First and foremost, is school. After taking a leave of absence from school for two months, I’ve had time to do many things, but have not. I’ve dallied and I’ve procrastinated and will do so most likely through the new year. Then it’s time to buckle down and start working on things I’ve put off. I must review my schoolwork and continuing education and work on completing my business plan. The school has moved and from the other students I hear it’s a joke, however, it’s my education and it is paid for and therefore, I must complete it with an open mind and positive attitude. The plan of mine was good. I took the two months so that I wouldn’t have to deal with everyone in my class at the new location and I would have the rooms to myself to do with what I needed in order to gain the experience needed to be successful in my chosen career.

Other things–job. Finding another job to support me while I finish school as the little money I make each week working part-time in my retail job is not enough to carry me through and get my own place. My roommate needs his space and he’s being very helpful, but I still desire my own place. I need a place to call my own, a little sanctuary.

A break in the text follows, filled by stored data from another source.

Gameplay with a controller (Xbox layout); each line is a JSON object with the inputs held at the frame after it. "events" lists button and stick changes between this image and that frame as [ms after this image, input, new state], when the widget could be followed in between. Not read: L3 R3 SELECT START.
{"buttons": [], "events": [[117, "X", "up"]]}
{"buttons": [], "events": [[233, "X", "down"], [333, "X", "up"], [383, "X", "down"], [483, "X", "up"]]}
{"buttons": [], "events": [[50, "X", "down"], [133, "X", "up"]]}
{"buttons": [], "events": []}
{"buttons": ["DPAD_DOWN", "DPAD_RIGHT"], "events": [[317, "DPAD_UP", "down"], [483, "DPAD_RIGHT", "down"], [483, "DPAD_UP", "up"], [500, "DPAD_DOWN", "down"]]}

The new year for me will include the following:

  • Eat healthier
  • Get a kayak and kayak tent
  • Camp more; spend more time in nature
  • Find the perfect spa/resort for me to do my work
  • Work on setting up my own business and work towards goal of building my own spa/home in N. Ga, TN, SC, or NC.
  • Write more
  • Begin Yoga
  • Stop smoking and drinking altogether
  • Be kinder to/easier on self
  • Be more considerate of others and promote healthy loving relationships (not that I’ m not already, but there is always room for improvement.)
  • Change my hang-out habbits to other things more fruitful and fulfilling
  • Save more money for rainy days and weekend trips!
  • Save for a new vehicle
  • Correct the few issues on credit to set up for purchase of property on which to build spa/home
  • Work on finding the ONE.

All this said and done, well, I must be off to help get the dinner going. Peace and good tidings!